退職金は税法上でも、社会通念上でも、事業や会社が生み出した所得を個人に還元するうえで、優遇を認められています。
一つは、老後の生活保障のためです。
そしてもう一つは、長年、事業や社会に貢献してきたことに対する慰労です。
本原稿では、退職金についてのメリットと留意点、準備の方法について書いていきます。
退職金の税制
メリット1 退職所得控除
退職金は、勤務年数応じて加算される退職所得控除があります。
退職所得控除の計算方法は、以下の通りです。
勤続20年2か月とします。2か月は端数として1年に切り上げます。
退職所得控除=20年(勤続年数A)×40万+70万×1年=870万です。
すなわち勤続20年2か月の場合は、退職金870万まで退職所得税はかかりません。
これが、勤続40年だと、2200万まで退職金は非課税です。
給与が850万を超えた場合、給与所得控除は195万(上限)です。給与所得に比べ、退職所得控除がいかに優遇されているかがわかります。
メリット2 1/2課税
退職金の課税は、退職所得控除の超えた分の1/2が課税所得になります。
給与所得の最高税率は、45%ですが、退職所得の場合は22.5%以上の税率にはならないことになります。(ただしその他、所得に対し住民税が課税されます)

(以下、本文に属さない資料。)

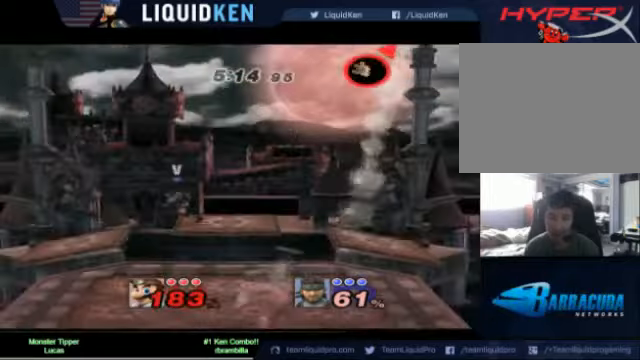
{"dt_ms": 520, "buttons": ["X"], "left_stick": "center", "right_stick": "center", "events": [[280, "A", "down"], [360, "left_stick", "center"], [400, "X", "down"], [480, "A", "up"]]}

ただし1/2課税は、特定役員(退職後5年未満)には適用されません。これは、役員の就任退任を繰り返して何度も役員退職金を受け取ることによる、租税回避を防止する意味があると思われます。
メリット3 分離課税
退職所得税は分離課税であるため、その他の所得と分けて税率が決められます。退職金をいくらもらおうと、その他の所得(給与所得、不動産所得など)には影響がないということになります。
(これが総合課税だとすべての所得の税率があがりますので、合計の税金は相当増えることになります)
メリット4 社会保険料がかかりません
賞与や給与と違い、健康保険料や厚生年金保険料などの社会保険料がかかりません。
退職金の留意点
法人化が条件であること
退職金を利用する条件は、事業の法人化です。従業員の場合は、合理的な支給のルールが必要です。役員の場合は、株主総会による議決が必要です。個人事業主及びその従業員には、退職金の優遇は適用されません。
役員退職金の上限
役員退職金が法人の損金に組み入れられ、退職所得の優遇が得られる金額には、社会通念上の上限があります。
過大すぎる役員退職金には、租税回避として否認される可能性があります。社会通念上の上限については、明文化されたルールはありませんが、一定の目安があります。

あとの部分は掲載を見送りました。